I have a tendency to backseat ski and I think it's because I just naturally want to crouch down low.


I'm trying to concentrate on standing more upright. Question is, right now I have my boots set to maximum forward lean because I found that before I could just crouch and lean way back without any boot "feedback", but now I feel the back of the boot with my leg when I crouch which reminds me to stand and get the pressure off.


Is this the correct thinking?



post #2 of 4

Hi Sting68,


     You should be able to stand with equal pressure on the ball and heel of your feet without pressuring the back of the calf with the upper shell,------ but it should be right there behind your calf.  If the boot pushes your calf as you extend---- you will find that on steep terrain you will have to pick up your uphill ski to initiate a new turn,because the uphill edge will be engaged and the ski won't pivot..




post #3 of 4



There are four primary parameters affecting your fore/aft balance which need to work together to achieve your optimum neutral position.  These parameters can be adjusted or modified, by an experienced boot fitter who understands alignment protocol, to match your specific needs.  These parameters are Ramp angle created by the boot board and footbed inside your boot, Forward lean created by the boot cuff, Delta angle created by your bindings stand height differential, and the binding mount position on your skis.  Setting your forward lean to "remind" you to get the pressure off, may not be the most affective strategy. 

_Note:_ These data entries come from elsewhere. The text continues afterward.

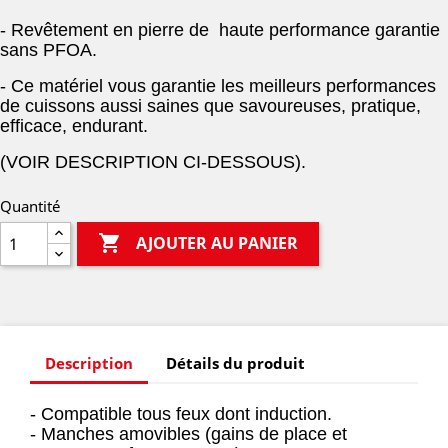
- Revêtement en pierre de haute performance garantie
sans PFOA.
- Ce matériel vous garantie les meilleurs performances
de cuissons aussi saines que savoureuses, pratique,
efficace, endurant.
(VOIR DESCRIPTION CI-DESSOUS).
Quantité

AJOUTER AU PANIER
Description
Détails du produit
- Compatible tous feux dont induction.
- Manches amovibles (gains de place et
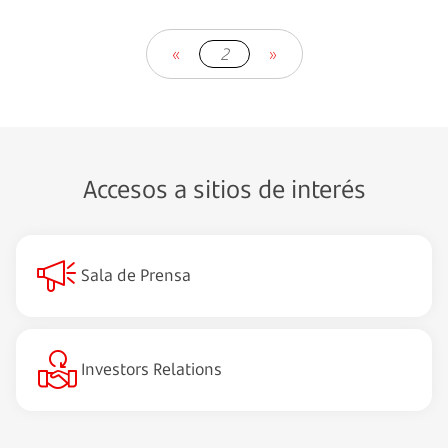
«
2
»
Accesos a sitios de interés
Sala de Prensa
Investors Relations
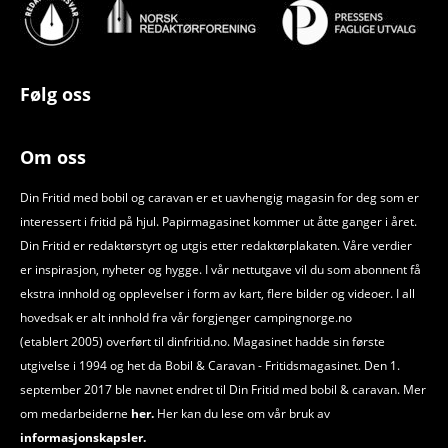
Følg oss
Om oss
Din Fritid med bobil og caravan er et uavhengig magasin for deg som er
interessert i fritid på hjul. Papirmagasinet kommer ut åtte ganger i året.
Din Fritid er redaktørstyrt og utgis etter redaktørplakaten. Våre verdier
er inspirasjon, nyheter og hygge. I vår nettutgave vil du som abonnent få
ekstra innhold og opplevelser i form av kart, flere bilder og videoer. I all
hovedsak er alt innhold fra vår forgjenger campingnorge.no
(etablert 2005) overført til dinfritid.no. Magasinet hadde sin første
utgivelse i 1994 og het da Bobil
&
Caravan - Fritidsmagasinet. Den 1.
september 2017 ble navnet endret til Din Fritid med bobil
&
caravan. Mer
om medarbeiderne
her.
Her kan du lese om vår bruk av
informasjonskapsler.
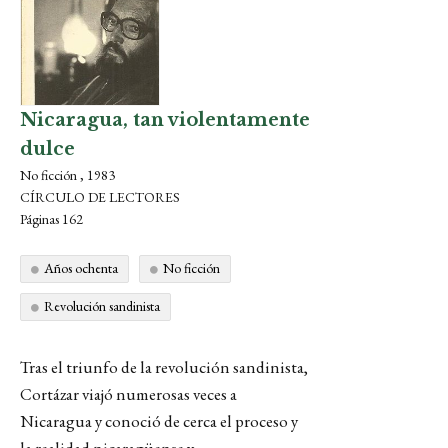
Nicaragua, tan violentamente
dulce
No ficción , 1983
CÍRCULO DE LECTORES
Páginas 162
Años ochenta
No ficción
Revolución sandinista
Tras el triunfo de la revolución sandinista,
Cortázar viajó numerosas veces a
Nicaragua y conoció de cerca el proceso y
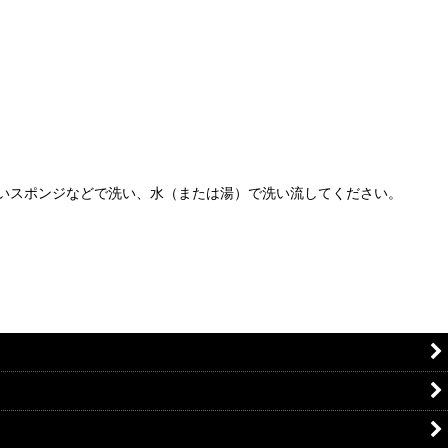
いスポンジなどで洗い、水（または湯）で洗い流してください。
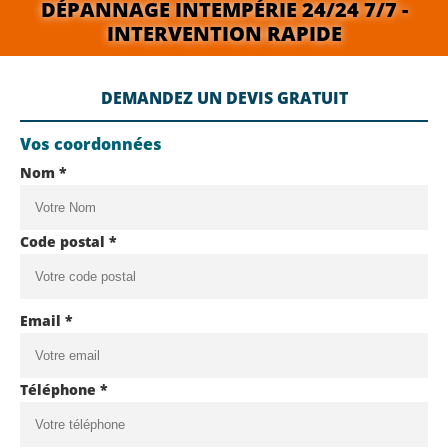
DÉPANNAGE INTEMPÉRIE 24/24 7/7 -
INTERVENTION RAPIDE
DEMANDEZ UN DEVIS GRATUIT
Vos coordonnées
Nom *
Code postal *
Email *
Téléphone *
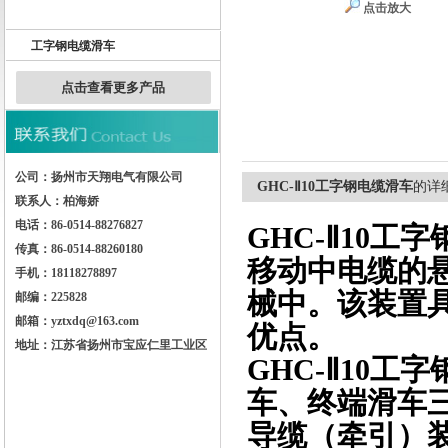
点击放大
Ω-W轨道导轨
工字钢电缆滑车
扬州市天翔电气有限公司
点击查看更多产品
公司：扬州市天翔电气有限公司
GHC-Ⅱ10工字钢电缆滑车
的详
联系人：柏海娇
电话：86-0514-88276827
GHC-Ⅱ10工
传真：86-0514-88260180
移动中电缆的
手机：18118278897
械中。该装置
邮编：225828
邮箱：yztxdq@163.com
优点。
地址：江苏省扬州市宝应仁里工业区
GHC-Ⅱ10工
车、终端滑车
导缆（牵引）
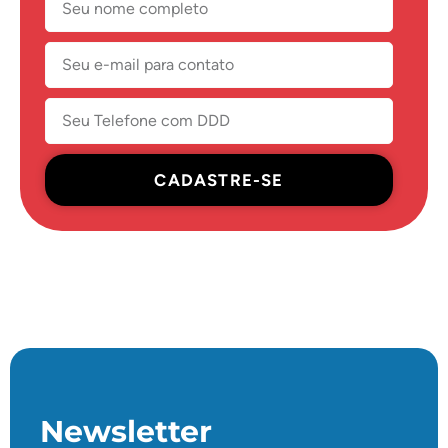
CADASTRE-SE
Newsletter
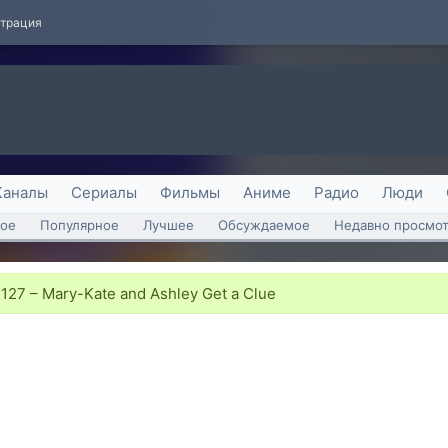
страция
Каналы
Сериалы
Фильмы
Аниме
Радио
Люди
ое
Популярное
Лучшее
Обсуждаемое
Недавно просмо
27 – Mary-Kate and Ashley Get a Clue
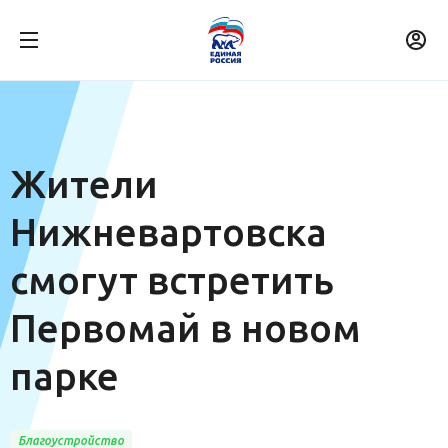
Жители
Нижневартовска
смогут встретить
Первомай в новом
парке
Благоустройство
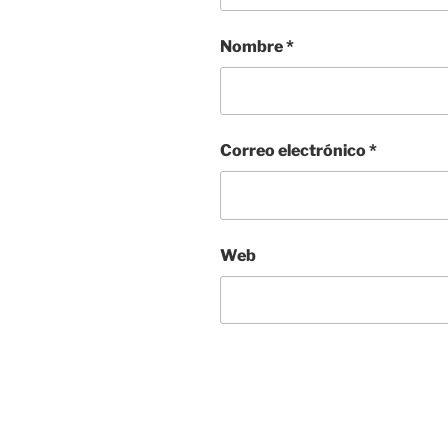
Nombre
*
Correo electrónico
*
Web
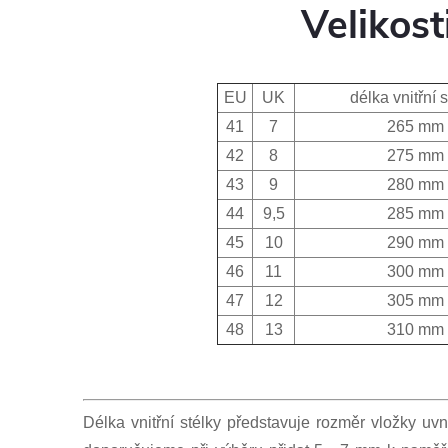
Velikost
EU
UK
délka vnitřní 
41
7
265 mm
42
8
275 mm
43
9
280 mm
44
9,5
285 mm
45
10
290 mm
46
11
300 mm
47
12
305 mm
48
13
310 mm
Délka vnitřní stélky představuje rozměr vložky uvn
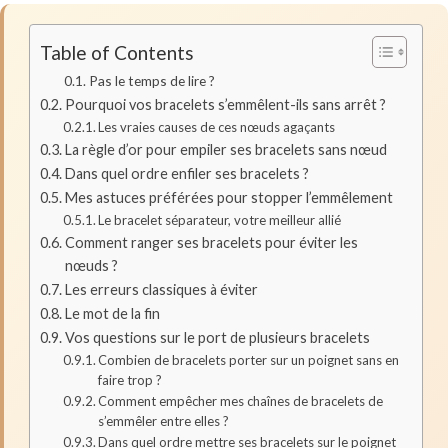
Table of Contents
Pas le temps de lire ?
Pourquoi vos bracelets s’emmêlent-ils sans arrêt ?
Les vraies causes de ces nœuds agaçants
La règle d’or pour empiler ses bracelets sans nœud
Dans quel ordre enfiler ses bracelets ?
Mes astuces préférées pour stopper l’emmêlement
Le bracelet séparateur, votre meilleur allié
Comment ranger ses bracelets pour éviter les
nœuds ?
Les erreurs classiques à éviter
Le mot de la fin
Vos questions sur le port de plusieurs bracelets
Combien de bracelets porter sur un poignet sans en
faire trop ?
Comment empêcher mes chaînes de bracelets de
s’emmêler entre elles ?
Dans quel ordre mettre ses bracelets sur le poignet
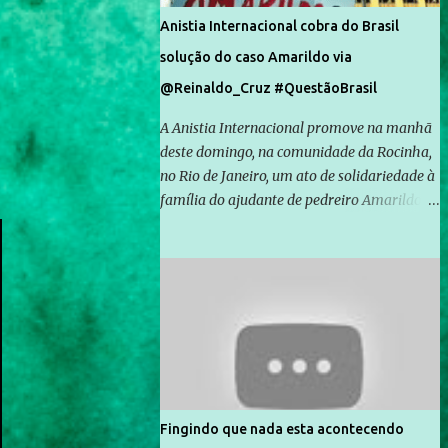
Anistia Internacional cobra do Brasil
solução do caso Amarildo via
@Reinaldo_Cruz #QuestãoBrasil
A Anistia Internacional promove na manhã
deste domingo, na comunidade da Rocinha,
no Rio de Janeiro, um ato de solidariedade à
família do ajudante de pedreiro Amarildo de
Souza, cujo desaparecimento vai completar
um mês no próximo dia 14. Amarildo
desapareceu quando foi levado por policiais
da Unidade de Polícia Pacificadora (UPP) da
Rocinha. A assessora de Direitos Humanos
da Anistia Internacional, Renata Neder, disse
à Agência Brasil que ações e atividades de
mobilização são feitas normalmente pela
organização não governamental. As ações
Fingindo que nada esta acontecendo
de solidariedade são promovidas em apoio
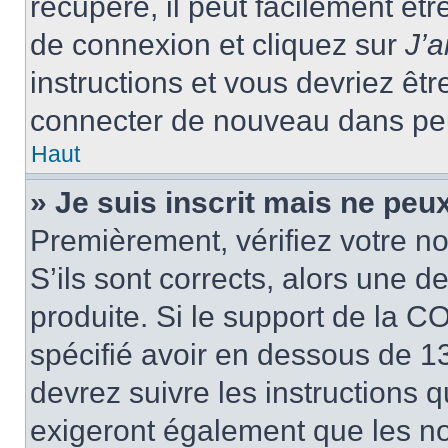
récupéré, il peut facilement êtr
de connexion et cliquez sur
J’
instructions et vous devriez ê
connecter de nouveau dans pe
Haut
» Je suis inscrit mais ne peu
Premièrement, vérifiez votre no
S’ils sont corrects, alors une 
produite. Si le support de la C
spécifié avoir en dessous de 13
devrez suivre les instructions
exigeront également que les nou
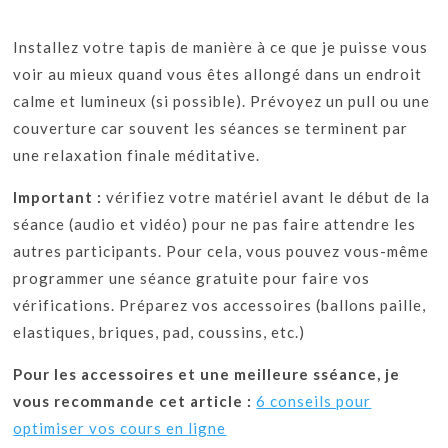
Installez votre tapis de manière à ce que je puisse vous
voir au mieux quand vous êtes allongé dans un endroit
calme et lumineux (si possible). Prévoyez un pull ou une
couverture car souvent les séances se terminent par
une relaxation finale méditative.
Important :
vérifiez votre matériel avant le début de la
séance (audio et vidéo) pour ne pas faire attendre les
autres participants. Pour cela, vous pouvez vous-même
programmer une séance gratuite pour faire vos
vérifications. Préparez vos accessoires (ballons paille,
elastiques, briques, pad, coussins, etc.)
Pour les accessoires et une meilleure sséance, je
vous recommande cet article :
6 conseils pour
optimiser vos cours en ligne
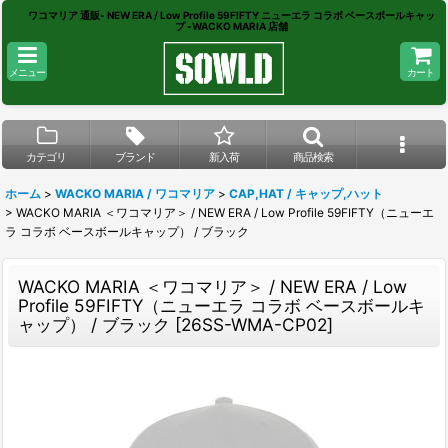
ワコマリア 通販- NEW ERA / Low Profile 59FIFTY ニューエラ コラボ ベースボールキャッ
プ -WACKO MARIA 店舗
メニュー
カート
カテゴリ
ブランド
新入荷
商品検索
ホーム
>
WACKO MARIA / ワコマリア
>
CAP,HAT / キャップ,ハット
>
WACKO MARIA ＜ワコマリア＞ / NEW ERA / Low Profile 59FIFTY（ニューエ
ラ コラボ ベースボールキャップ） / ブラック
WACKO MARIA ＜ワコマリア＞ / NEW ERA / Low
Profile 59FIFTY（ニューエラ コラボ ベースボールキ
ャップ） / ブラック
[
26SS-WMA-CP02
]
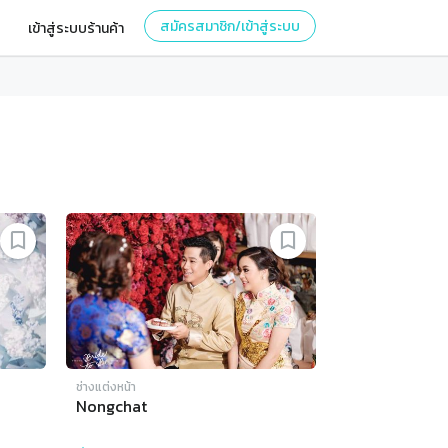
สมัครสมาชิก/เข้าสู่ระบบ
เข้าสู่ระบบร้านค้า
ช่างแต่งหน้า
Nongchat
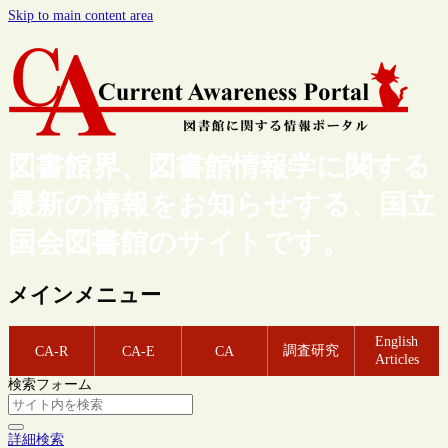
Skip to main content area
図書館界、図書館情報学に関する
最新の情報をお知らせする、国立
国会図書館のサイトです。
メインメニュー
English
調査研究
CA-R
CA-E
CA
Articles
検索フォーム
詳細検索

If you do some searching here on Epicski you will find multiple threads on this subject or you can also learn a bit more at www.snowind.com and click on boot fitting and looking around.  If you happen to ski in Tahoe area, look me up and we can get you dialed in both in the shop and on the hill.


IMO...More forward lean will have no affect on lateral edge engagement, the uphill edge will only be engaged if the hips did not move across the skis during extension to release the edges.

post #4 of 4

I agree with Bud on the engagment mechanism but also don't equate a relationship between crouching and sitting back.  It is defintiely possible to ski in a low position without sitting back.  Ramp angle and binding delta have big parts to play in your ability to stand easily and comfortably balanced.


To little ramp in a stiff upright boot can push you back as can too much ramp.  In my experience I would say it is more common to have too much ramp or delta.